Zorawar Daulet Singh
The nature of Sino–Indian interactions across five issue areas highlights that Delhi and Beijing have more overlapping interests than is generally recognised. Such an analytical exercise also reveals that South Asia is potentially the most contentious arena for India–China relations. A limited Sino–Indian geopolitical accommodation in the immediate neighbourhood is both viable and necessary to arrest the deterioration in the bilateral relationship in recent years and ensure regional stability.
Any evaluation of India–China relations should attempt to analyse the operating framework that guides this relationship. It is increasingly recognised—indeed, it is all too obvious—that the bilateral equation is in stress. The main reason for this flux is that the old framework established in the closing years of the Cold War appears to be unable to handle the intersection of interests between the two sides at a time of change in various settings—the Asia Pacific, Eurasia, the subcontinent, and the global economy.

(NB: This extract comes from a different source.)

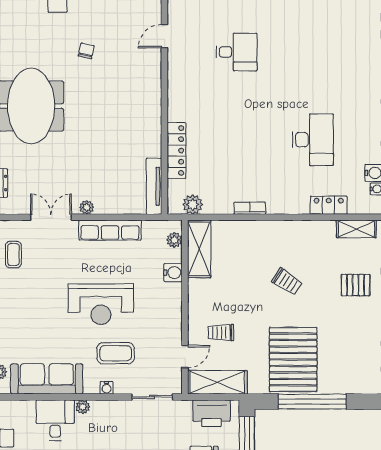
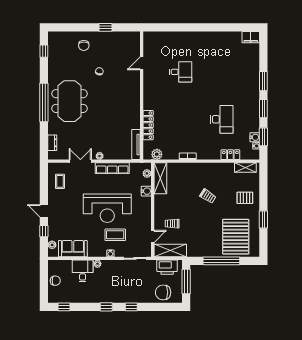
reception desk: (101, 304) -> (107, 208), width x1.36, depth x1.30
pallet: (293, 359) -> (236, 237), moved
sofa: (47, 379) -> (73, 249), width x0.73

The old framework essentially sought to mute the security dilemma, which was largely, though not entirely, a consequence of a disputed frontier, while opening the possibility of developing a mutually beneficial relationship in other non-security areas.1 In many ways, this was a pragmatic attempt to craft a stable equilibrium without actual or meaningful accommodation with the core or vital interests of either side. In this sense, the late 1980s and the manifestation of a detente in the 1990s in the form of confidence-building agreements, built around peace and tranquillity on the frontier, were far less ambitious and more incremental than the grand strategic detente one notices in other normalisation processes among the major powers.2 The United States (US)–China rapprochement in the 1970s and the Russia–China rapprochement in the late 1980s stand out as alternative models for a bilateral normalisation after a prolonged period of intense conflict, rivalry, and competition. In these two cases, we can notice more elements of transformation in the bilateral relationship.